## Stored data entries
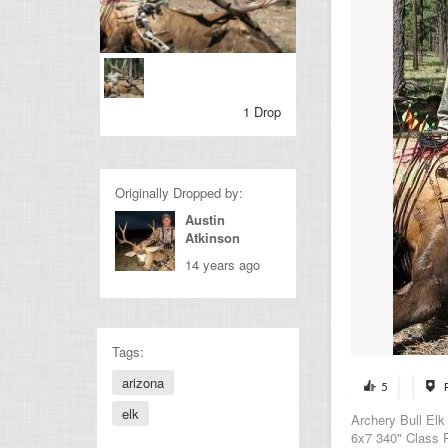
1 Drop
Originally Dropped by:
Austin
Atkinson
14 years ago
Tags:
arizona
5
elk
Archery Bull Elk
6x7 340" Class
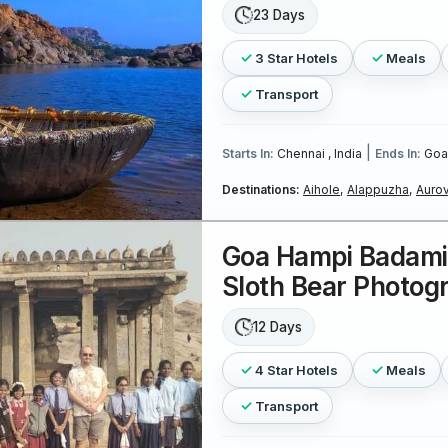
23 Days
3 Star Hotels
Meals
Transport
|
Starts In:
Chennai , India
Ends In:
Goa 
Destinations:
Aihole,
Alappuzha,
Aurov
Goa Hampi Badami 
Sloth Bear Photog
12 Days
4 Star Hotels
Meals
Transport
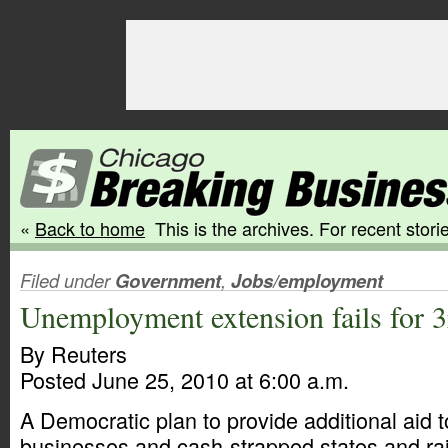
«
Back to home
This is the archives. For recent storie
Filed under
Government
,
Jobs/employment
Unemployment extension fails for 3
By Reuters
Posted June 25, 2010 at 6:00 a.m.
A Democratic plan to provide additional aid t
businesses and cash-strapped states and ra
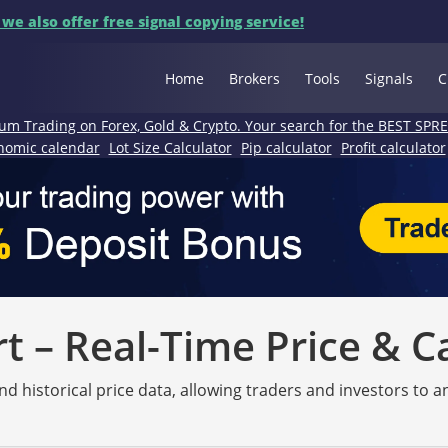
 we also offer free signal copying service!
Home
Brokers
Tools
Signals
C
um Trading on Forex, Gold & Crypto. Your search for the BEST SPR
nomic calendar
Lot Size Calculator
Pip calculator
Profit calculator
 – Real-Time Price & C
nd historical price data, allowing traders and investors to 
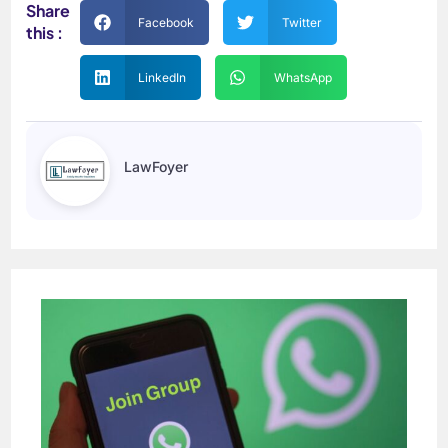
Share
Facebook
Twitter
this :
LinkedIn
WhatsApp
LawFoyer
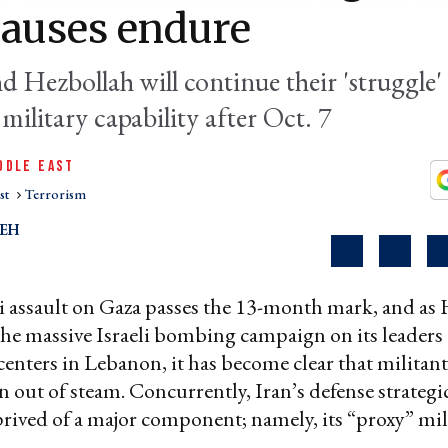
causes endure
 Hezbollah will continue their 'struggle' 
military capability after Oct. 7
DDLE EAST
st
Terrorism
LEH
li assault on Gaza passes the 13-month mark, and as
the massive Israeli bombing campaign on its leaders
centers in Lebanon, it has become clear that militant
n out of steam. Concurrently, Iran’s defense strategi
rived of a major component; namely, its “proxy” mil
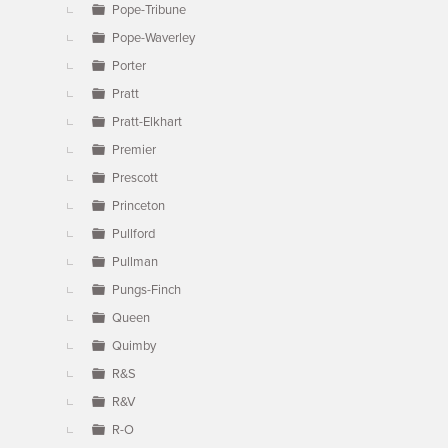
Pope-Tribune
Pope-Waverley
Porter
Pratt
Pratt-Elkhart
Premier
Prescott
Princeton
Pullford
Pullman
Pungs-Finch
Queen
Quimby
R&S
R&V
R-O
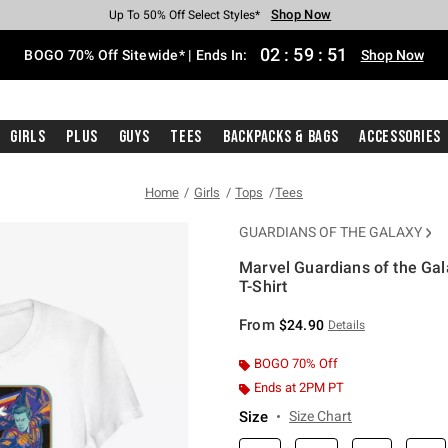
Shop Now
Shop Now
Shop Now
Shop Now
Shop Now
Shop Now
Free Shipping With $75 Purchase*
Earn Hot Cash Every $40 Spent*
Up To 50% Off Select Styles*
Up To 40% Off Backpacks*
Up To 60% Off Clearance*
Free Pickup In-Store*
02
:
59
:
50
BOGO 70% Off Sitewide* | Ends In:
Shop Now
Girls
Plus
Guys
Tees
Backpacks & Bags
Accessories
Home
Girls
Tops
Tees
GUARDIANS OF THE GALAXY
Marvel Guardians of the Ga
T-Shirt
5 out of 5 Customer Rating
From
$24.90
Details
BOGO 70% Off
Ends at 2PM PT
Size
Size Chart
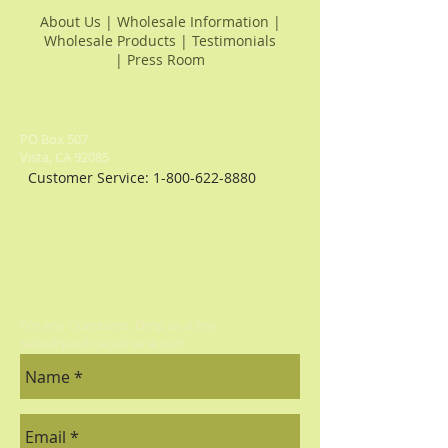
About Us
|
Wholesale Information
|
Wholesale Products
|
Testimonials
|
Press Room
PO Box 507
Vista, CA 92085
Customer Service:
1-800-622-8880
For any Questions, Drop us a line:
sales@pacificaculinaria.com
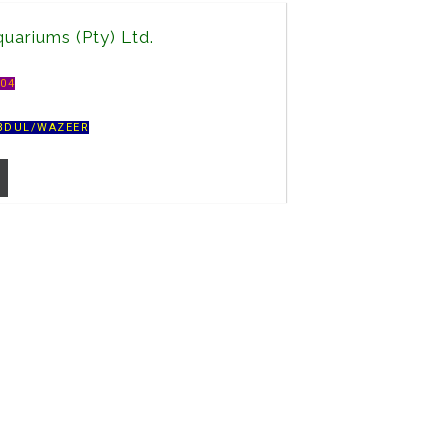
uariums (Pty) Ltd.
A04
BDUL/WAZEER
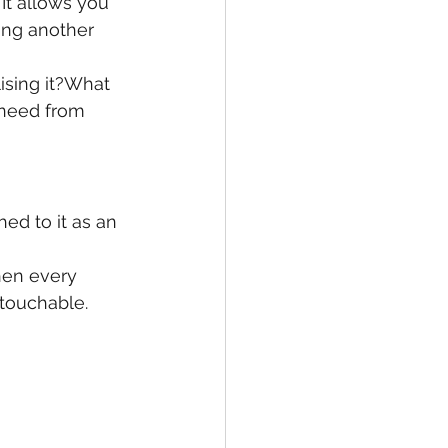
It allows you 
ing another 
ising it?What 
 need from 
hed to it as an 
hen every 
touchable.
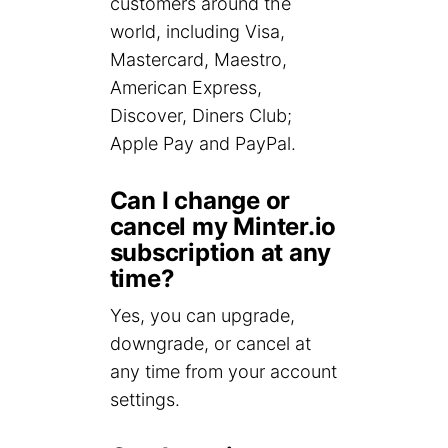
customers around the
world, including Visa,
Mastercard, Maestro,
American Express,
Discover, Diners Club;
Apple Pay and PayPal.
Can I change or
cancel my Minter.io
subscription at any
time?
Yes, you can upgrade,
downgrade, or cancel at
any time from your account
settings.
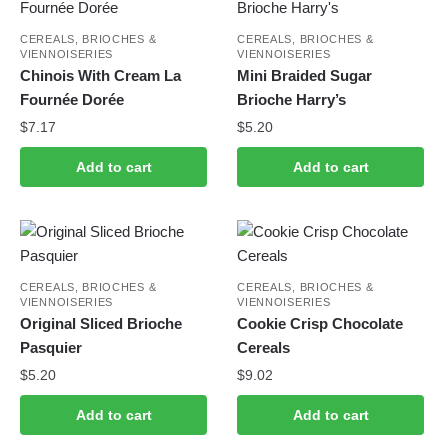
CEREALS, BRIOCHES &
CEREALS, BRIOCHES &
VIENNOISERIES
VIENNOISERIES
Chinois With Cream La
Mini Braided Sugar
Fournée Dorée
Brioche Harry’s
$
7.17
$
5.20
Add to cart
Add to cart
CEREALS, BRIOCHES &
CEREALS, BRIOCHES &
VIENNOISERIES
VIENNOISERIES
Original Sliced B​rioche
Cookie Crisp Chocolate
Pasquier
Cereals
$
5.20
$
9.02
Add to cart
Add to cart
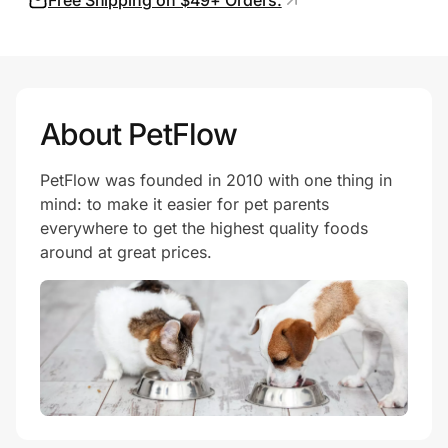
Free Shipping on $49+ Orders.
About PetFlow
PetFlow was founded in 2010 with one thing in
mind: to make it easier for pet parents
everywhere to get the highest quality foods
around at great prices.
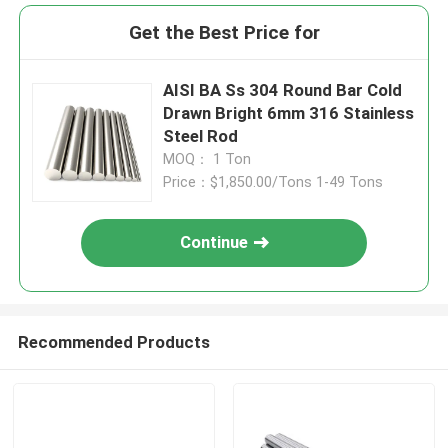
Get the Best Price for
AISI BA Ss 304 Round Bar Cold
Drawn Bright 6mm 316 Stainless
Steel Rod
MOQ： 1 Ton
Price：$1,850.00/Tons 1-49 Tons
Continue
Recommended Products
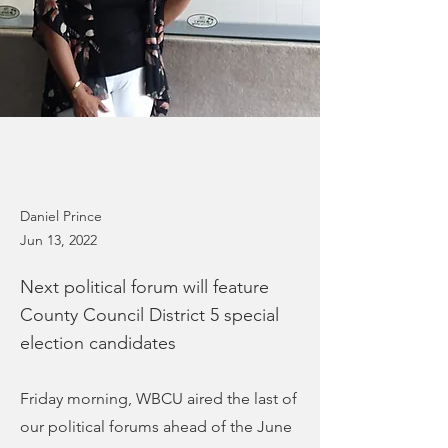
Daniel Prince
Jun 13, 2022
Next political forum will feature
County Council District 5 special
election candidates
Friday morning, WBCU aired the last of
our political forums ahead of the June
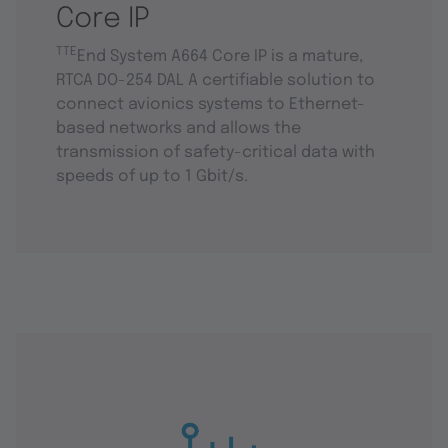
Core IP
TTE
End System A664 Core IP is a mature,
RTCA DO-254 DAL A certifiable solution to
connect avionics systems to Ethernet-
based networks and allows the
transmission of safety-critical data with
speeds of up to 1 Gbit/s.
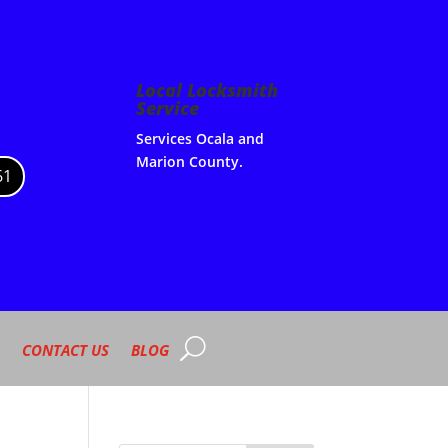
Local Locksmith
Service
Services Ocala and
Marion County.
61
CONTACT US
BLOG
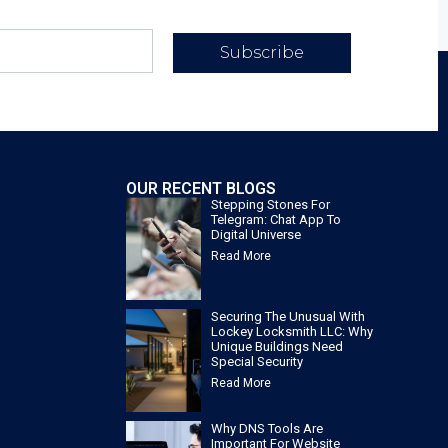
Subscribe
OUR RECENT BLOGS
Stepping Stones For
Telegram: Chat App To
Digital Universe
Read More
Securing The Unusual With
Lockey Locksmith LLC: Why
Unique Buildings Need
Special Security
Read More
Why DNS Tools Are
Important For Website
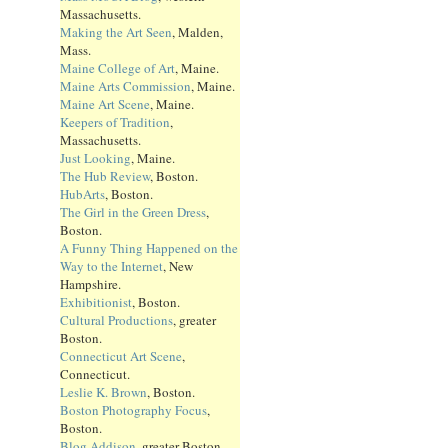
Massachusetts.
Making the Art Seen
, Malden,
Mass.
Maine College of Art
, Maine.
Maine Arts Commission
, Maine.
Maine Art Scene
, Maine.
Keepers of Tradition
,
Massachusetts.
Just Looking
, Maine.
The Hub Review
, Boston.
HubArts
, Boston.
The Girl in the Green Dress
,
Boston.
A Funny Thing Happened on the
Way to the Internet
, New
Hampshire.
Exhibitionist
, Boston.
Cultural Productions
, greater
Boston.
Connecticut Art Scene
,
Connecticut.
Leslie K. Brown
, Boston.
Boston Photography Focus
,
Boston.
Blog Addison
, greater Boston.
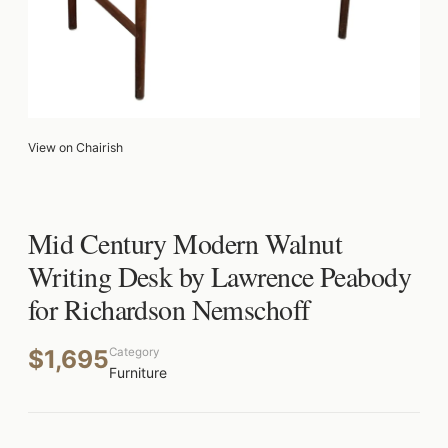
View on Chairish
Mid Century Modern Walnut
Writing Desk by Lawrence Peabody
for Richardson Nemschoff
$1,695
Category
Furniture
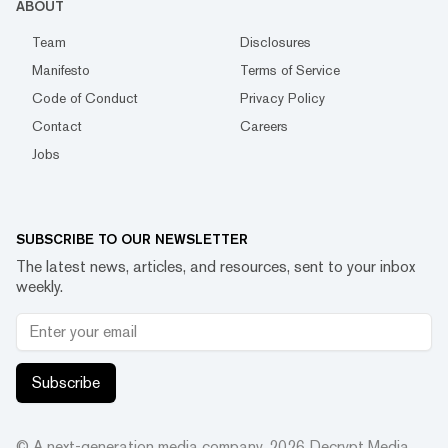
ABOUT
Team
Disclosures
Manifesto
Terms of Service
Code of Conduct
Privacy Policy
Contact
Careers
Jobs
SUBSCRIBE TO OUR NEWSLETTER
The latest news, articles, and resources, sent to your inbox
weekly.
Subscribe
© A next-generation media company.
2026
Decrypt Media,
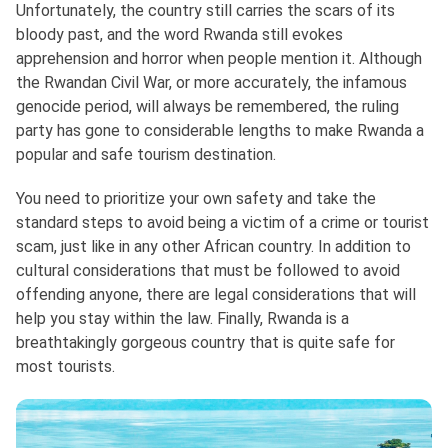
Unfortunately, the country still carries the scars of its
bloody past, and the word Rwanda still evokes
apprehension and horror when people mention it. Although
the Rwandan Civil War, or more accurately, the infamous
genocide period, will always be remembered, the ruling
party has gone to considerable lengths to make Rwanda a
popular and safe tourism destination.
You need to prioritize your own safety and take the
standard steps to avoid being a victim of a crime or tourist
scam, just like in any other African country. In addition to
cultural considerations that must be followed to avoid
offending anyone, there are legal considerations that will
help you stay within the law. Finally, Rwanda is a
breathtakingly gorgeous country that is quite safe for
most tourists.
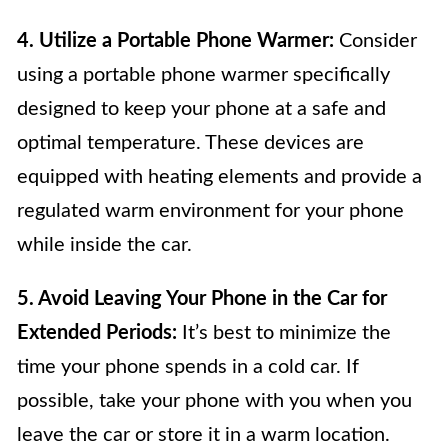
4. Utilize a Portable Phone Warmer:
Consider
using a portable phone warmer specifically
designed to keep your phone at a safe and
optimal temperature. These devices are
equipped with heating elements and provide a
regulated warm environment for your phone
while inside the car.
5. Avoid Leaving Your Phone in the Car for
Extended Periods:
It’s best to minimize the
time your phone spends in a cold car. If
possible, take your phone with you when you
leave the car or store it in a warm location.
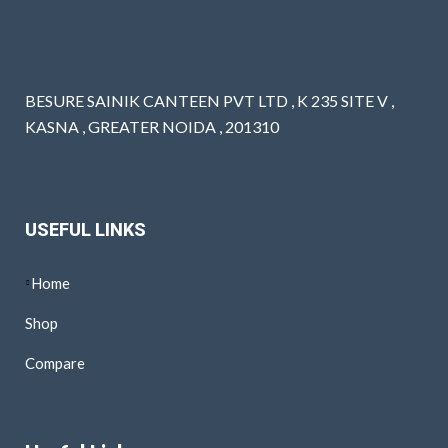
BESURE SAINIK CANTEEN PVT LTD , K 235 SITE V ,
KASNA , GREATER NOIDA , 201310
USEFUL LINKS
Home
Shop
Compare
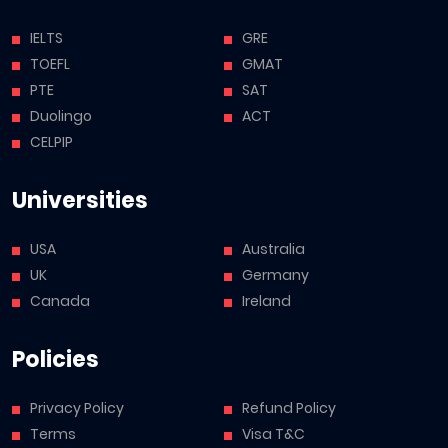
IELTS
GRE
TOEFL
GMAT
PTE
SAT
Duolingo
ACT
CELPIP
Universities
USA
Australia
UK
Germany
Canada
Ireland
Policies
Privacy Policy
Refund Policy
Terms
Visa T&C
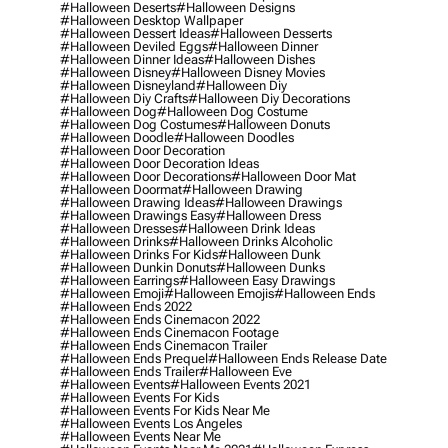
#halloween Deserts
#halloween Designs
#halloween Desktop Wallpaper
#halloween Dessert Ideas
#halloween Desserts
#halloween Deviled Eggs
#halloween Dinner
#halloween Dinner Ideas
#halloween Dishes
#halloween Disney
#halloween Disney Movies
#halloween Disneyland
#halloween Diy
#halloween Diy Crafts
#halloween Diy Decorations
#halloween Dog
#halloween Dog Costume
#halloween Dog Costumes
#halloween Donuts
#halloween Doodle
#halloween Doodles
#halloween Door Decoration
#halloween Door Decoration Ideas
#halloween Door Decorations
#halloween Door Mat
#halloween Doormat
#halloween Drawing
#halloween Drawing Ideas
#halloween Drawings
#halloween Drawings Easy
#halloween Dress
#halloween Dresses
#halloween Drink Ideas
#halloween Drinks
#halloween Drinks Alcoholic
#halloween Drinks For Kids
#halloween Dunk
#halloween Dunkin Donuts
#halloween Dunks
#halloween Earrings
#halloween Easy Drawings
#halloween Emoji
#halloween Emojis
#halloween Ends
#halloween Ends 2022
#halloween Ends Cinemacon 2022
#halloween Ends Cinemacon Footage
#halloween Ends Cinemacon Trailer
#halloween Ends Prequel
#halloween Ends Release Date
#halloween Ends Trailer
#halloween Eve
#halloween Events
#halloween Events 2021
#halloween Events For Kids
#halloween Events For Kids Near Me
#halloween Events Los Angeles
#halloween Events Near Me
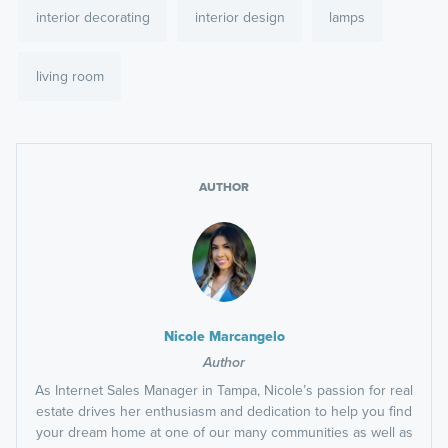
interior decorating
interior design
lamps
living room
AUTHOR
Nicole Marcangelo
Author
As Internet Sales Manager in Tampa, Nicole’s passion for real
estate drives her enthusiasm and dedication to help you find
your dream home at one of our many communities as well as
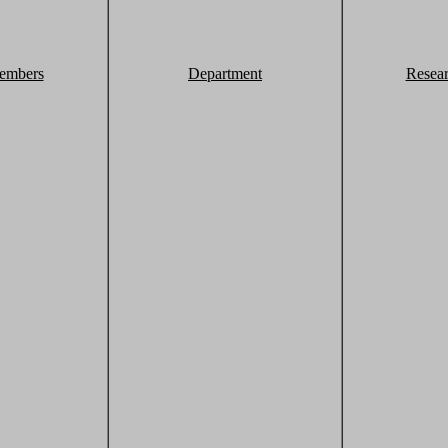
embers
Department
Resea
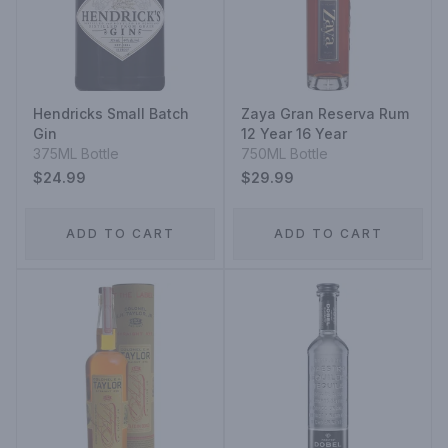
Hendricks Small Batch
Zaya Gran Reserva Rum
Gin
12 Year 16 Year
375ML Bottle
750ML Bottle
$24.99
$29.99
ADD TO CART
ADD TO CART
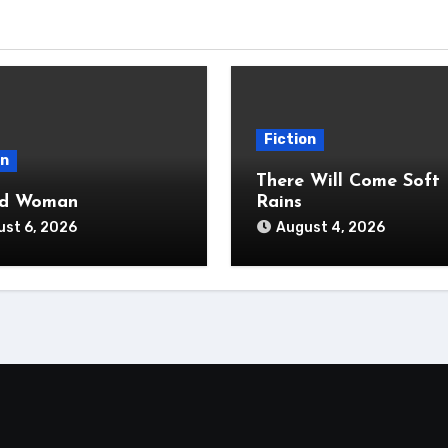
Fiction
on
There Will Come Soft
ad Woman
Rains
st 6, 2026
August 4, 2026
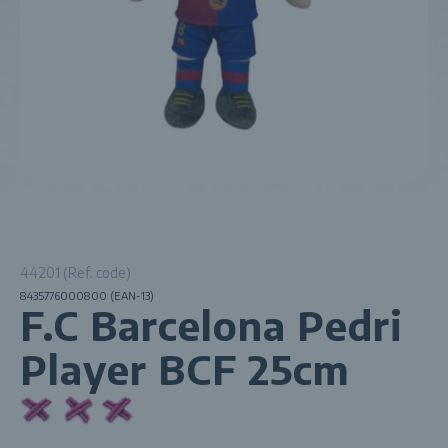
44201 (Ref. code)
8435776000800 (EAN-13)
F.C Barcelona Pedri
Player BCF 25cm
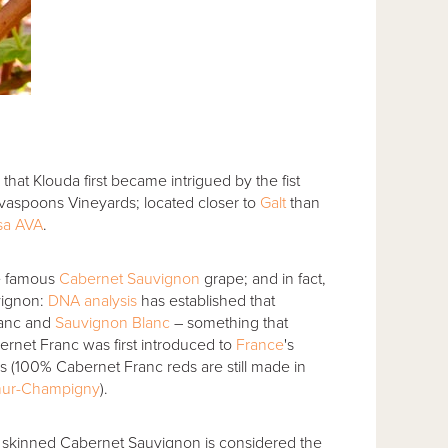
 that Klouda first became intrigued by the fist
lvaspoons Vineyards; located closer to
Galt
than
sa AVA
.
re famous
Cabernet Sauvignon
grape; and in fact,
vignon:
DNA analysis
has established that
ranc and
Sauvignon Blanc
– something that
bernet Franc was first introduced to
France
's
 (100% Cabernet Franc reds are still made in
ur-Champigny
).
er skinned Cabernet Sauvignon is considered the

## Assignment
Report how many lines above include "Dinner". Nothing else.

## Answer to this exercise
2